The entire listing below is to be transcribed without a single slip.

____

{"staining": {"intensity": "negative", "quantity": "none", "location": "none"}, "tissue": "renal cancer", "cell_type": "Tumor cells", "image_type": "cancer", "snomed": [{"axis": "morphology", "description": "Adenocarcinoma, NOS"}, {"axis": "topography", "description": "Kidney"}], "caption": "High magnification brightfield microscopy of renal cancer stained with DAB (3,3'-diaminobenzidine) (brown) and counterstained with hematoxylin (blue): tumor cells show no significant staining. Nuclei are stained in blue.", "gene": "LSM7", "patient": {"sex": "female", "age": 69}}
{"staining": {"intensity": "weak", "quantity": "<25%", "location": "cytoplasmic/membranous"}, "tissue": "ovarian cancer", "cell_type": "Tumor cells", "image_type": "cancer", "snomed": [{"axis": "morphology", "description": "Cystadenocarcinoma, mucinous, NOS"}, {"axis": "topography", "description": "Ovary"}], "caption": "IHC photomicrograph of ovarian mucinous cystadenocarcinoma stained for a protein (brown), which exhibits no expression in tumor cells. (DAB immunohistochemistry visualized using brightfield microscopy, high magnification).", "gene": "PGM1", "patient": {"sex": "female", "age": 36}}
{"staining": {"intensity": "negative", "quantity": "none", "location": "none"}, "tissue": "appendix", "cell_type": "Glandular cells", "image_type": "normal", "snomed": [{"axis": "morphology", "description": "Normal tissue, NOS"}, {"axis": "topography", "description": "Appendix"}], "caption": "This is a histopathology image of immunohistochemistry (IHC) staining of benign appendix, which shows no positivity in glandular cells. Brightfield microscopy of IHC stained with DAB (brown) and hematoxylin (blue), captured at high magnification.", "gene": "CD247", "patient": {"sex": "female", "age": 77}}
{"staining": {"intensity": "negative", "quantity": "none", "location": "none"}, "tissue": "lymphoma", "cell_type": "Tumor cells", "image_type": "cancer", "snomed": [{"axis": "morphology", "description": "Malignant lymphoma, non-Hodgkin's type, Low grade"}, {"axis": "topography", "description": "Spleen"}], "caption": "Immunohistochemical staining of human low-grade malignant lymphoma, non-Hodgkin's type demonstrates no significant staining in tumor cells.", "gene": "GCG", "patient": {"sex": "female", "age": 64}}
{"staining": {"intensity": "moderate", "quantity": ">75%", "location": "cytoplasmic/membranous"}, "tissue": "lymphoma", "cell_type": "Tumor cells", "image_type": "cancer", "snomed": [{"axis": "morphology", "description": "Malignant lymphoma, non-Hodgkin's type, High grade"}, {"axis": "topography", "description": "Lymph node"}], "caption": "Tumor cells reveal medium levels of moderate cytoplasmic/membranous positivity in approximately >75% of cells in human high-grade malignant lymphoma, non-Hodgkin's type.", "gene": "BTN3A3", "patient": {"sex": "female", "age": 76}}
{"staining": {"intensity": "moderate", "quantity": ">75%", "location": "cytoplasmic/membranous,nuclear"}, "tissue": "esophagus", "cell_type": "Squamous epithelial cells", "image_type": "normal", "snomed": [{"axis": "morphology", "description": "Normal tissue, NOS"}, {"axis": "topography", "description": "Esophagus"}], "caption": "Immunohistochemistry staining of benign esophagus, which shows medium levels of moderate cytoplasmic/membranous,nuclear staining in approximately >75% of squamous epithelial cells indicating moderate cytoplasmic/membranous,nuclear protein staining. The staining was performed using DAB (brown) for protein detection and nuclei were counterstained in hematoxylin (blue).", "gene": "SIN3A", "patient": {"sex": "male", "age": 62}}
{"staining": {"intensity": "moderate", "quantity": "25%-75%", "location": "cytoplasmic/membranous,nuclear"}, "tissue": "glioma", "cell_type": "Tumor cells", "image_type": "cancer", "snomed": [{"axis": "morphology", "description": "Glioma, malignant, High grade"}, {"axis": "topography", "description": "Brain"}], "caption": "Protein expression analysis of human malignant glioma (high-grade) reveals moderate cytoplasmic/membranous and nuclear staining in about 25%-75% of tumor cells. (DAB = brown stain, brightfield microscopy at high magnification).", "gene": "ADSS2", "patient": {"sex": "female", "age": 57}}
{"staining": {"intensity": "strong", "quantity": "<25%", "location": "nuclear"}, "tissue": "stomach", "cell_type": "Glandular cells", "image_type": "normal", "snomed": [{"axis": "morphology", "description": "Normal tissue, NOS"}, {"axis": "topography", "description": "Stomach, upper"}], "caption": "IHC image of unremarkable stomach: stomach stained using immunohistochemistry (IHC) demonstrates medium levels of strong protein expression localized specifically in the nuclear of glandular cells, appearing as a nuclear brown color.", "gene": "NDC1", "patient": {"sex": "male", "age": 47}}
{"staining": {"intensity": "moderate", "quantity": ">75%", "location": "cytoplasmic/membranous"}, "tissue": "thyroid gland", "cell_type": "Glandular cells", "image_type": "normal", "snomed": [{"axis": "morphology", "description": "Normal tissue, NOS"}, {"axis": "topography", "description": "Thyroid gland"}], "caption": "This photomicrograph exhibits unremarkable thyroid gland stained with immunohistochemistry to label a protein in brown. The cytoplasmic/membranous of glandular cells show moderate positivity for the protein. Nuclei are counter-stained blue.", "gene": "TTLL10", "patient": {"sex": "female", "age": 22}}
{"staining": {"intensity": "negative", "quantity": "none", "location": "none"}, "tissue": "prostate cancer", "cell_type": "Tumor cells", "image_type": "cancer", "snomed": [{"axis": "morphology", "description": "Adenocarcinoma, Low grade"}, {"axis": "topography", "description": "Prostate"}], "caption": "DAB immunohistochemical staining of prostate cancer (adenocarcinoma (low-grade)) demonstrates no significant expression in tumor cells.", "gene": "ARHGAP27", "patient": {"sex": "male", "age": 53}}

____

*EXPECTED OUTPUT*
{"staining": {"intensity": "negative", "quantity": "none", "location": "none"}, "tissue": "renal cancer", "cell_type": "Tumor cells", "image_type": "cancer", "snomed": [{"axis": "morphology", "description": "Adenocarcinoma, NOS"}, {"axis": "topography", "description": "Kidney"}], "caption": "High magnification brightfield microscopy of renal cancer stained with DAB (3,3'-diaminobenzidine) (brown) and counterstained with hematoxylin (blue): tumor cells show no significant staining. Nuclei are stained in blue.", "gene": "LSM7", "patient": {"sex": "female", "age": 69}}
{"staining": {"intensity": "weak", "quantity": "<25%", "location": "cytoplasmic/membranous"}, "tissue": "ovarian cancer", "cell_type": "Tumor cells", "image_type": "cancer", "snomed": [{"axis": "morphology", "description": "Cystadenocarcinoma, mucinous, NOS"}, {"axis": "topography", "description": "Ovary"}], "caption": "IHC photomicrograph of ovarian mucinous cystadenocarcinoma stained for a protein (brown), which exhibits no expression in tumor cells. (DAB immunohistochemistry visualized using brightfield microscopy, high magnification).", "gene": "PGM1", "patient": {"sex": "female", "age": 36}}
{"staining": {"intensity": "negative", "quantity": "none", "location": "none"}, "tissue": "appendix", "cell_type": "Glandular cells", "image_type": "normal", "snomed": [{"axis": "morphology", "description": "Normal tissue, NOS"}, {"axis": "topography", "description": "Appendix"}], "caption": "This is a histopathology image of immunohistochemistry (IHC) staining of benign appendix, which shows no positivity in glandular cells. Brightfield microscopy of IHC stained with DAB (brown) and hematoxylin (blue), captured at high magnification.", "gene": "CD247", "patient": {"sex": "female", "age": 77}}
{"staining": {"intensity": "negative", "quantity": "none", "location": "none"}, "tissue": "lymphoma", "cell_type": "Tumor cells", "image_type": "cancer", "snomed": [{"axis": "morphology", "description": "Malignant lymphoma, non-Hodgkin's type, Low grade"}, {"axis": "topography", "description": "Spleen"}], "caption": "Immunohistochemical staining of human low-grade malignant lymphoma, non-Hodgkin's type demonstrates no significant staining in tumor cells.", "gene": "GCG", "patient": {"sex": "female", "age": 64}}
{"staining": {"intensity": "moderate", "quantity": ">75%", "location": "cytoplasmic/membranous"}, "tissue": "lymphoma", "cell_type": "Tumor cells", "image_type": "cancer", "snomed": [{"axis": "morphology", "description": "Malignant lymphoma, non-Hodgkin's type, High grade"}, {"axis": "topography", "description": "Lymph node"}], "caption": "Tumor cells reveal medium levels of moderate cytoplasmic/membranous positivity in approximately >75% of cells in human high-grade malignant lymphoma, non-Hodgkin's type.", "gene": "BTN3A3", "patient": {"sex": "female", "age": 76}}
{"staining": {"intensity": "moderate", "quantity": ">75%", "location": "cytoplasmic/membranous,nuclear"}, "tissue": "esophagus", "cell_type": "Squamous epithelial cells", "image_type": "normal", "snomed": [{"axis": "morphology", "description": "Normal tissue, NOS"}, {"axis": "topography", "description": "Esophagus"}], "caption": "Immunohistochemistry staining of benign esophagus, which shows medium levels of moderate cytoplasmic/membranous,nuclear staining in approximately >75% of squamous epithelial cells indicating moderate cytoplasmic/membranous,nuclear protein staining. The staining was performed using DAB (brown) for protein detection and nuclei were counterstained in hematoxylin (blue).", "gene": "SIN3A", "patient": {"sex": "male", "age": 62}}
{"staining": {"intensity": "moderate", "quantity": "25%-75%", "location": "cytoplasmic/membranous,nuclear"}, "tissue": "glioma", "cell_type": "Tumor cells", "image_type": "cancer", "snomed": [{"axis": "morphology", "description": "Glioma, malignant, High grade"}, {"axis": "topography", "description": "Brain"}], "caption": "Protein expression analysis of human malignant glioma (high-grade) reveals moderate cytoplasmic/membranous and nuclear staining in about 25%-75% of tumor cells. (DAB = brown stain, brightfield microscopy at high magnification).", "gene": "ADSS2", "patient": {"sex": "female", "age": 57}}
{"staining": {"intensity": "strong", "quantity": "<25%", "location": "nuclear"}, "tissue": "stomach", "cell_type": "Glandular cells", "image_type": "normal", "snomed": [{"axis": "morphology", "description": "Normal tissue, NOS"}, {"axis": "topography", "description": "Stomach, upper"}], "caption": "IHC image of unremarkable stomach: stomach stained using immunohistochemistry (IHC) demonstrates medium levels of strong protein expression localized specifically in the nuclear of glandular cells, appearing as a nuclear brown color.", "gene": "NDC1", "patient": {"sex": "male", "age": 47}}
{"staining": {"intensity": "moderate", "quantity": ">75%", "location": "cytoplasmic/membranous"}, "tissue": "thyroid gland", "cell_type": "Glandular cells", "image_type": "normal", "snomed": [{"axis": "morphology", "description": "Normal tissue, NOS"}, {"axis": "topography", "description": "Thyroid gland"}], "caption": "This photomicrograph exhibits unremarkable thyroid gland stained with immunohistochemistry to label a protein in brown. The cytoplasmic/membranous of glandular cells show moderate positivity for the protein. Nuclei are counter-stained blue.", "gene": "TTLL10", "patient": {"sex": "female", "age": 22}}
{"staining": {"intensity": "negative", "quantity": "none", "location": "none"}, "tissue": "prostate cancer", "cell_type": "Tumor cells", "image_type": "cancer", "snomed": [{"axis": "morphology", "description": "Adenocarcinoma, Low grade"}, {"axis": "topography", "description": "Prostate"}], "caption": "DAB immunohistochemical staining of prostate cancer (adenocarcinoma (low-grade)) demonstrates no significant expression in tumor cells.", "gene": "ARHGAP27", "patient": {"sex": "male", "age": 53}}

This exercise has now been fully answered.